I have it on good authority.


> ...
> 
> _Oishe Geveine Lech_ is a more formal version of the Yiddish slang phrase “Oy Gevalt…” which, roughly translated, means “Oh, for crying out loud…”
> 
> In context: Epstein is verbally "rolling his eyes" and using a Yiddish expression that comments on the over the top, borderline ludicrous security measures being taken by the military in ordering everyone at Los Alamos to refer to the bomb only by the absurd word “gadget.”


...
@Inquisitive_Inquisitor


----------



## Mr.Dent

Great research L'irlandais!


----------



## Demiurg

Jan Eliasberg said:
			
		

> _Oishe Geveine Lech_ is a more formal version of the Yiddish slang phrase “Oy Gevalt…” which, roughly translated, means “Oh, for crying out loud…”

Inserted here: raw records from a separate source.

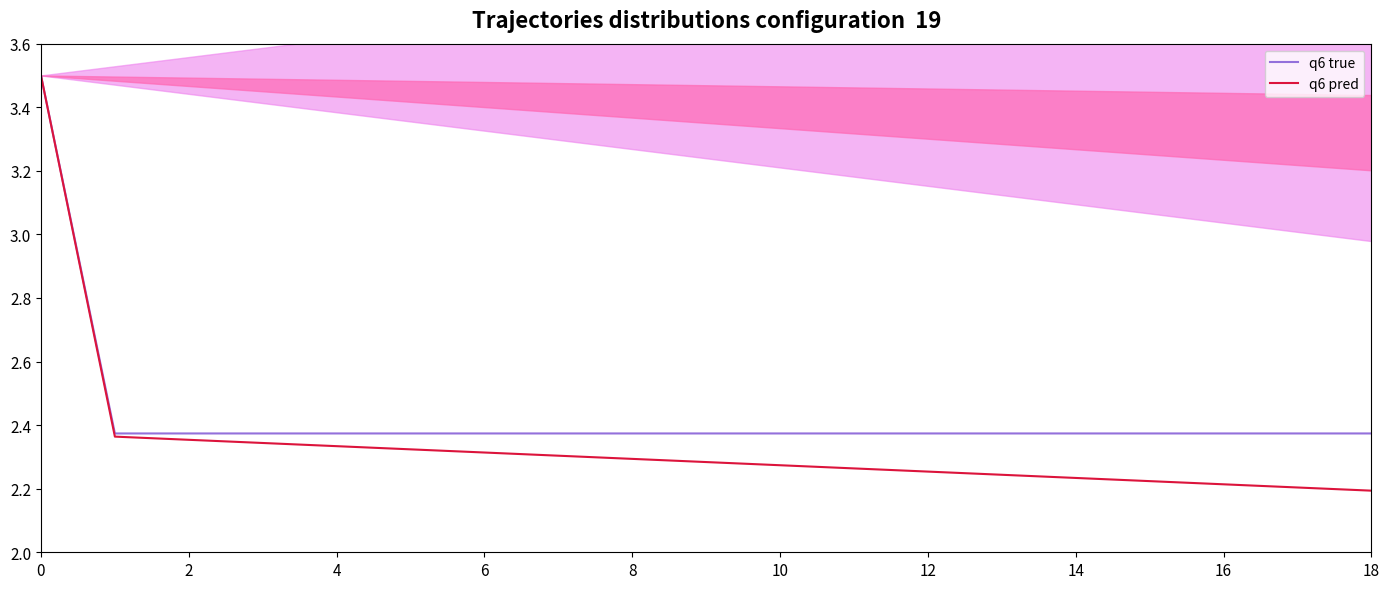

True or false: q6 true and q6 pred cross at least once.

False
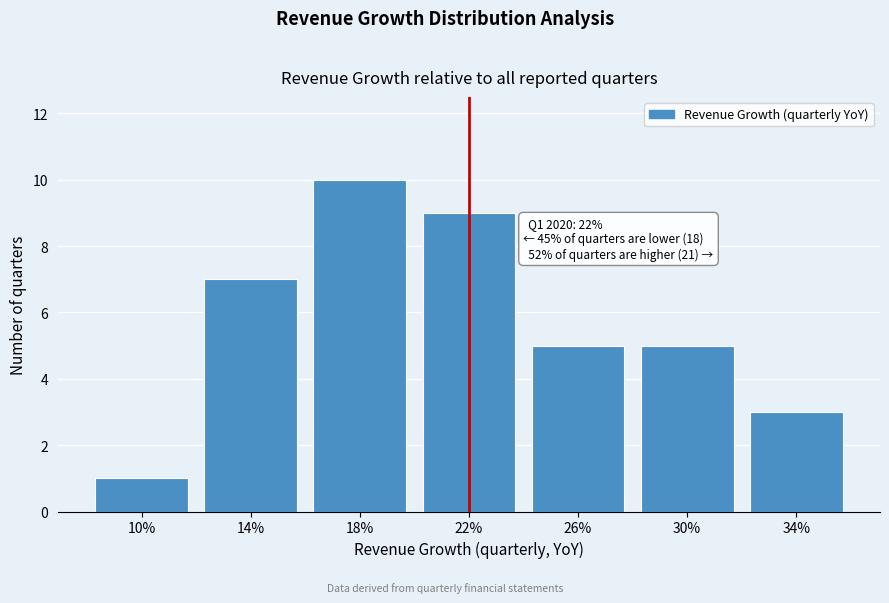

Reading left to right, what are all the values shown in this chart?

1	7	10	9	5	5	3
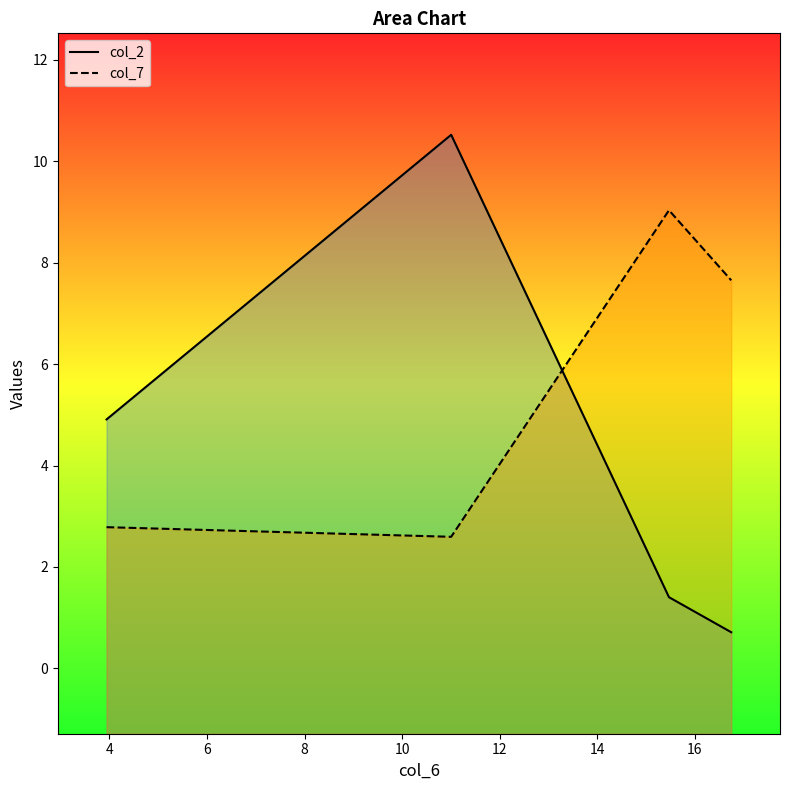

What is the smallest value displayed?

0.7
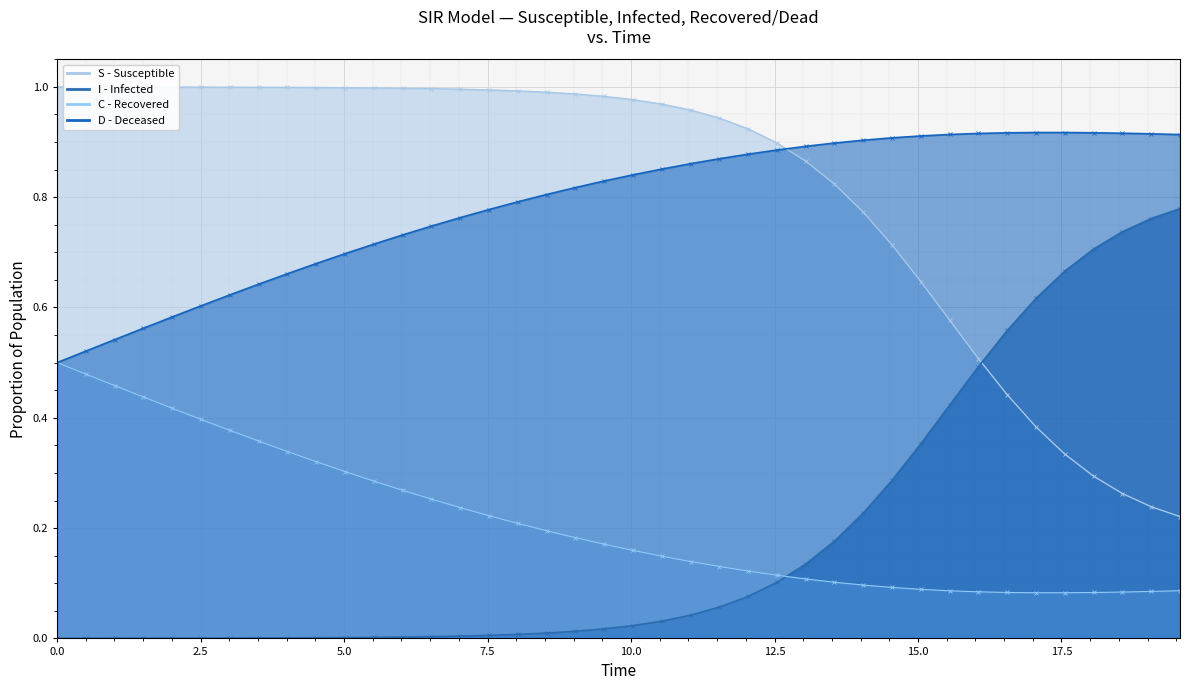

List the series in order of their peak value, highest first.

S, D, I, C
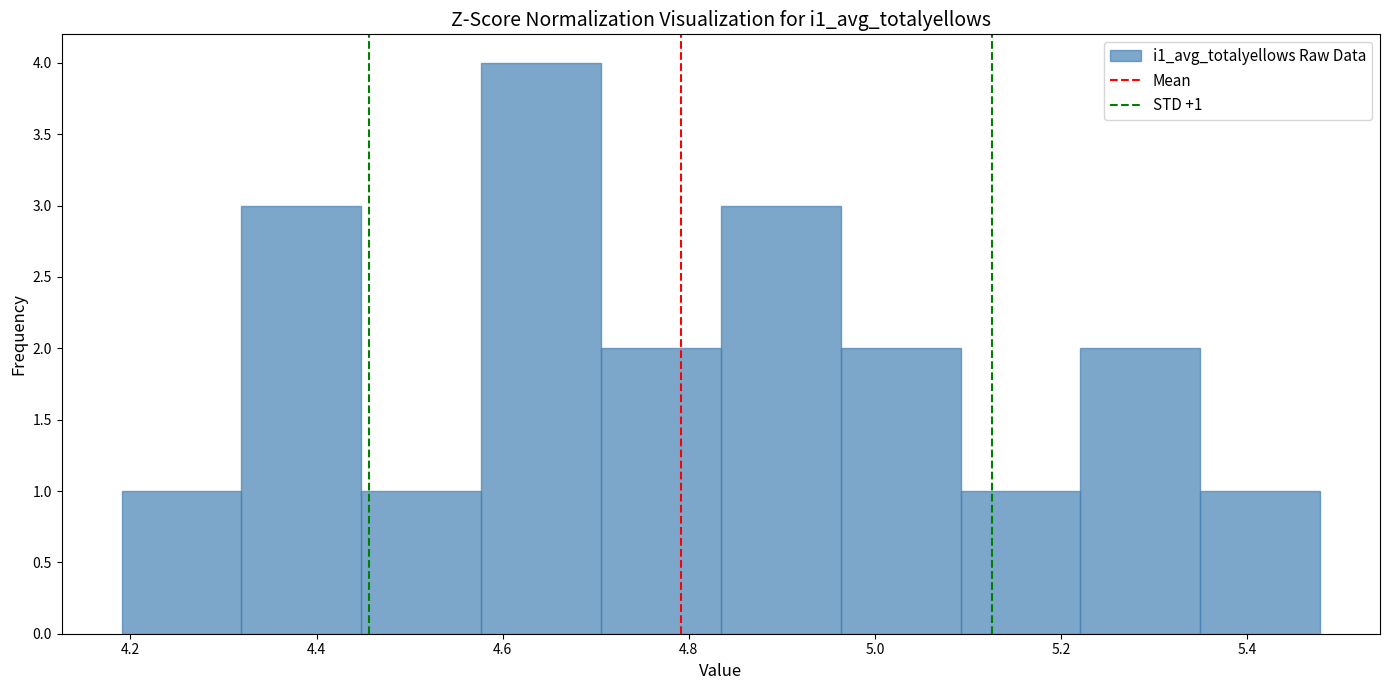

Over which range of the x-axis is the bar tallest?

4.58 to 4.70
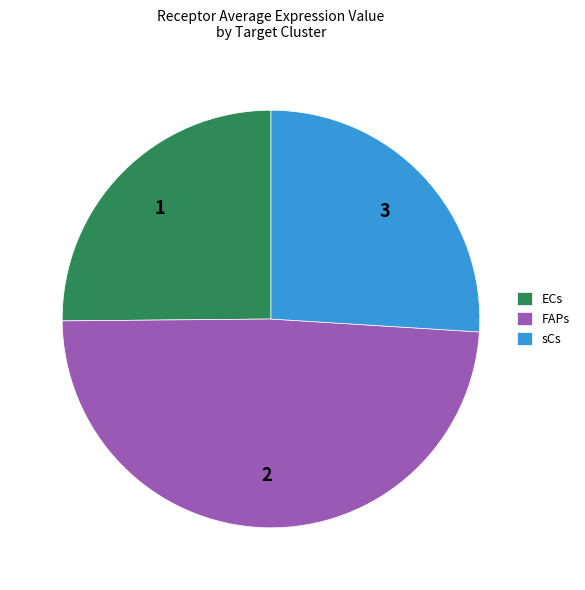

Rank the categories by value from highest to lowest.

FAPs, sCs, ECs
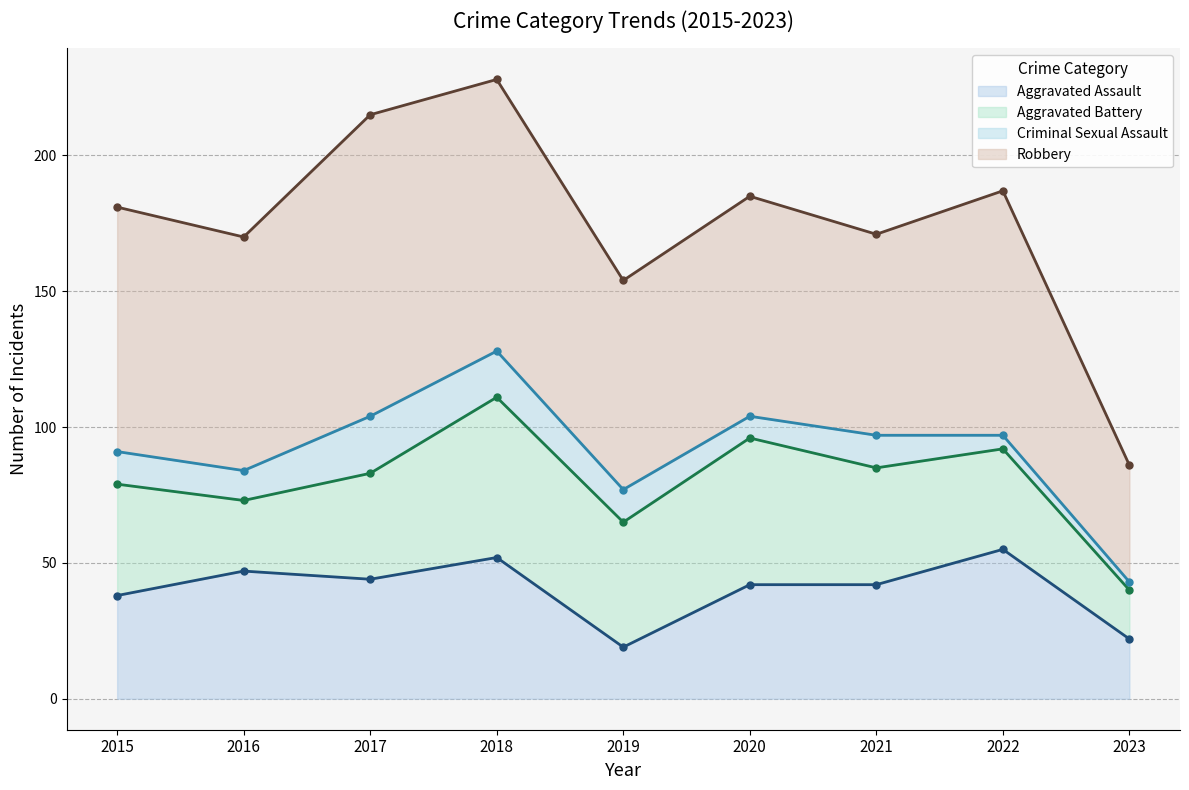

At which label is Aggravated Battery closest to 38?

2017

Does Jan Eliasberg speak Yiddish? To me "oishe geveine lech" looks like a spelling variant of "oysergeveynlekh" (German: _außergewöhnlich_) - _extraordinary_.


----------



## L'irlandais

I don’t know if the author speaks Yiddish, she has a Jewish surname.  However the main character was inspired by Lise Meitner, who did speak Yiddish.  Lise  Meitner | Jewish Women's Archive. So the author may have gotten help with it, if she doesn’t speak the language herself.


----------



## Haskol

This does indeed look like a mangled version of אויסערגעווענלעך (oysergeveynlekh), which means extraordinary/amazing/wonderful.

If that is true, it also seems very inappropriate to use it in such a novel, assuming it is uttered by the main character of the novel, Hannah. There is no reason why an Austria-Jewish woman living during WWII would be using a Eastern Yiddish phrase, or would speak as her native language anything other than German, really.


----------